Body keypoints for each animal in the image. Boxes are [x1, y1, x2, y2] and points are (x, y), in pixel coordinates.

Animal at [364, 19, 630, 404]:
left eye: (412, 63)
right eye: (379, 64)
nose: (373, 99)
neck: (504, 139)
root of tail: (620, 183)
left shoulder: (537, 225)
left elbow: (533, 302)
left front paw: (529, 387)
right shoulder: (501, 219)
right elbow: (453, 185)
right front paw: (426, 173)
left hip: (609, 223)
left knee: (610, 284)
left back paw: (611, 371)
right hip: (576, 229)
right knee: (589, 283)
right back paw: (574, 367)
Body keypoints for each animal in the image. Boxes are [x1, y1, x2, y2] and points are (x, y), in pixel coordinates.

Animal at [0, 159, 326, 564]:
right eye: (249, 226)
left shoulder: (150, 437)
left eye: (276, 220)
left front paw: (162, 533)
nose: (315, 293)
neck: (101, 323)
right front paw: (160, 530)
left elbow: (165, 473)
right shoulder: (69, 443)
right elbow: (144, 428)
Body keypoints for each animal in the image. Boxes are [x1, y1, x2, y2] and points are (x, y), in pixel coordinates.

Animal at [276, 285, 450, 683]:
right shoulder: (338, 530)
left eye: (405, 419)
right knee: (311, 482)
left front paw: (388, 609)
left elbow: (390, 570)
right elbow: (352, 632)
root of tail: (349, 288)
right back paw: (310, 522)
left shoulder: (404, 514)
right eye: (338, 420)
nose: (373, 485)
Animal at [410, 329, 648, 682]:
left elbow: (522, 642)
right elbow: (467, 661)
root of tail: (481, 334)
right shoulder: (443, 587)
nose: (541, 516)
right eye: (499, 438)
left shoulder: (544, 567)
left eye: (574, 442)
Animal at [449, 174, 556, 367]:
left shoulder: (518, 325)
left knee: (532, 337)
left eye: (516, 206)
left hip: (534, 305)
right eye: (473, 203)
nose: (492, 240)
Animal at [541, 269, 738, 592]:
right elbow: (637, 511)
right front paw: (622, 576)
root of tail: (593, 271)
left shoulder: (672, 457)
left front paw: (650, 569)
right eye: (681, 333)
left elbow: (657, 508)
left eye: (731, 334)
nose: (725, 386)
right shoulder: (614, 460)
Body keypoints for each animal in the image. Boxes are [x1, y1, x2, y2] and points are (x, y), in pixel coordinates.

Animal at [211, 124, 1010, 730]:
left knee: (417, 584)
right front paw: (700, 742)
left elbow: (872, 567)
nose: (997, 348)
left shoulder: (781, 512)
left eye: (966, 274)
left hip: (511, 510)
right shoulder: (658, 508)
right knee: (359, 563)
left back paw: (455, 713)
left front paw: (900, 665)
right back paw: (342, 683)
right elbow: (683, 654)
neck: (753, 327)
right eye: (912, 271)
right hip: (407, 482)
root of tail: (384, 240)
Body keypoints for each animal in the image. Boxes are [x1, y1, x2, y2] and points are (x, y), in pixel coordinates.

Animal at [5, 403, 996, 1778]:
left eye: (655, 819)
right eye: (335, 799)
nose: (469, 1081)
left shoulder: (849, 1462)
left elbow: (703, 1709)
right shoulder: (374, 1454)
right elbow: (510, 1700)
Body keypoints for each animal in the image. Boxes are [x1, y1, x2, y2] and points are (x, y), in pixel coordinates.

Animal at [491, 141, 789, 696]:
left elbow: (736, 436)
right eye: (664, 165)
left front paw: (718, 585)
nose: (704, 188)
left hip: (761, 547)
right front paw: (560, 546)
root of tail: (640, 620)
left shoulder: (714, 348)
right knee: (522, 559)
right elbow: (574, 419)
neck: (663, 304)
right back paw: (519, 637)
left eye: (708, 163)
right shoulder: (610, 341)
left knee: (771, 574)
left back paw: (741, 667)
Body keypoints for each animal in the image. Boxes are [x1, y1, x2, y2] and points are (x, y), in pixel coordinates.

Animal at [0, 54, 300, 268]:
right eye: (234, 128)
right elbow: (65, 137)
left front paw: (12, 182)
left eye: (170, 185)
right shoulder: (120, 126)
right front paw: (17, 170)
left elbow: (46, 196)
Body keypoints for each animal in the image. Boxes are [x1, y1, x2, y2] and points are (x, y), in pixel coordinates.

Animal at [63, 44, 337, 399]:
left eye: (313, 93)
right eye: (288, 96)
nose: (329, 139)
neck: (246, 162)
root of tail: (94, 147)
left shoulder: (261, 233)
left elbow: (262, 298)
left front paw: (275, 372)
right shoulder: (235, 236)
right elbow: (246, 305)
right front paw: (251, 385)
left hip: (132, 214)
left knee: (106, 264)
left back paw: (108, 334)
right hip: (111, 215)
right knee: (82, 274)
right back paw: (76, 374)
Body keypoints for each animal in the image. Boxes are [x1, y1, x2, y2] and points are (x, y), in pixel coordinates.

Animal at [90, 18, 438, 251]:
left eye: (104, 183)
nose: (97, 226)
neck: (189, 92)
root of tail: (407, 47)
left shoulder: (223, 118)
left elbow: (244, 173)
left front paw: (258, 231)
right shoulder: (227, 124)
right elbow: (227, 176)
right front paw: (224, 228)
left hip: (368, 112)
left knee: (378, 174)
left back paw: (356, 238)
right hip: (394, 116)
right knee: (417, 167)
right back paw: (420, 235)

**Task instructions:** Look for the word "nose" in every line of the listing and copy the lines that have it.

**Completed task:**
nose: (373, 99)
nose: (315, 293)
nose: (373, 485)
nose: (541, 516)
nose: (492, 240)
nose: (725, 386)
nose: (997, 348)
nose: (469, 1081)
nose: (704, 188)
nose: (329, 139)
nose: (97, 226)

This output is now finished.